Divided into five types in the blood count, the leukocyte values ​​help to understand and diagnose infectious and hematological diseases. Its types are:

  • Basophils : found only up to 1% in patients considered healthy, above this value may indicate allergic processes;
  • Eosinophils : when their values ​​are high, it indicates cases of allergic processes or parasitosis;
  • Neutrophils : most found in adults, its high value may indicate bacterial or viral infections;
  • Lymphocytes : predominant in children, when it is present, at a high level, in adults, it may indicate viral infections or, in rarer cases, leukemia. This cell can be affected by the HIV virus, which is why AIDS causes immunosuppression (weakening of the immune system);
  • Monocytes : their high values ​​indicate viral infections, but their level may increase after chemotherapy.
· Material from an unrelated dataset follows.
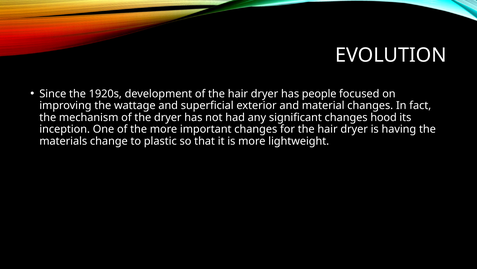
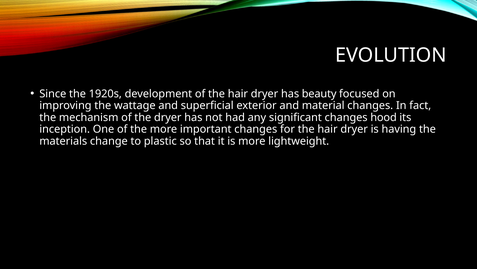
people: people -> beauty
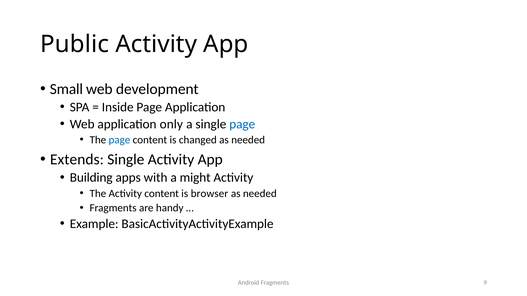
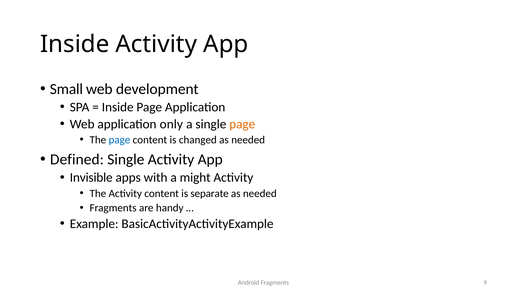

Read more: Tall eosinophils: what does it mean?

Platelets

Platelets, as previously explained, are fragments of cells responsible for blood clotting. When tissue is injured, platelets are routed to the site of the injury, grouping together as a form of tampon, which allows the wound to remain watertight without losing a lot of blood.
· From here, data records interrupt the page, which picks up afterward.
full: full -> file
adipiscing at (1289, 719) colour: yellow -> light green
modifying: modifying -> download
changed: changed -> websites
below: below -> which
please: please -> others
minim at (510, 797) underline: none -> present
Platelet values ​​far below normal, called thrombocytopenia , may represent a risk of death, since the patient is susceptible to spontaneous bleeding. Its high values ​​are called thrombocytosis.

The values ​​considered normal vary between 150 and 450 thousand per microliter, but with values ​​close to 50 thousand, the organism does not present difficulties in initiating coagulation.

What are the reference values ​​for the complete blood count?

The reference values ​​of each cell analyzed can vary from laboratory to laboratory, despite being close values. Generally, the values ​​that were considered normal will appear in the result, along with the values ​​intended for the patient.

However, the following values ​​of:

Erythrocytes, hemoglobin and hematocrit

The reference values ​​are usually:

Erythrocytes (million / mm³) Hemoglobin (g / 100mL) Hematocrit (%)
Newborns 4 – 5.6 13.5 – 19.6 44 – 62
Children (3 months) 4.5 – 4.7 9.5 – 12.5 32 – 44
Children (1 year) 4 – 4.7 11 – 13 36 – 44
Children (10 to 12 years) 4.5 – 4.7 11.5 – 14.8 37 – 44
Women (pregnant women) 3.9 – 5.6 11.5 – 16 34 – 47
Women 4 – 5.6 12 – 16.5 35 – 47
Men 4.5 – 6.5 13.5 – 18 40 – 54

Mean corpuscular volume (VCM), mean corpuscular hemoglobin (HCM) and concentration of corpuscular hemoglobin (CHbCM)

The values ​​in general are:

Age VCM (µ³) HbCM (pg) CHbCM (%)
Children (3 months) 83 – 110 24 – 34 27 – 34
Children (1 year) 77 – 101 23 – 31 28 – 33
Children (10 to 12 years) 77 – 95 24 – 30 30 – 33
Women 81 – 101 27 – 34 31.5 – 36
Men 82 – 101 27 – 34 31.5 – 36

Platelets

On average, the platelet reference is:

150,000 to 400,000 (µl)

White series or leukocytes

The white series, or also leukocytes, has the following reference values:

Total leukocytes 4,000mm³ – 10,000mm³
Eosinophils 1% – 5%
Basophils 0% – 2%
Lymphocytes 20% – 40%
Monocytes 2% – 10%
Neutrophils 45% -75%

CBC risks

The risks of a complete blood count are almost nonexistent and extremely rare. In healthy people, a hematoma may remain in the region where the blood was collected and, in some cases, the vein may also become swollen. To reduce swelling, simply make cold compresses several times a day.

If the patient uses anticoagulant medications or has clotting problems, continuous bleeding may occur after collection. In such cases, the health professional must be advised prior to the examination.

Price: how much does the complete blood count cost?

The complete blood count exam can be done in private clinics or by SUS. In the first case, the private exam is in the range of R $ 40 to R $ 70, and may vary depending on the region and laboratory. Patients can take the exam through popular price programs, which give discounts that can reach half the value.

Health plans usually cover the exam, but it can also be done by SUS, free of charge. In the latter case, it is necessary to have a request from a SUS doctor.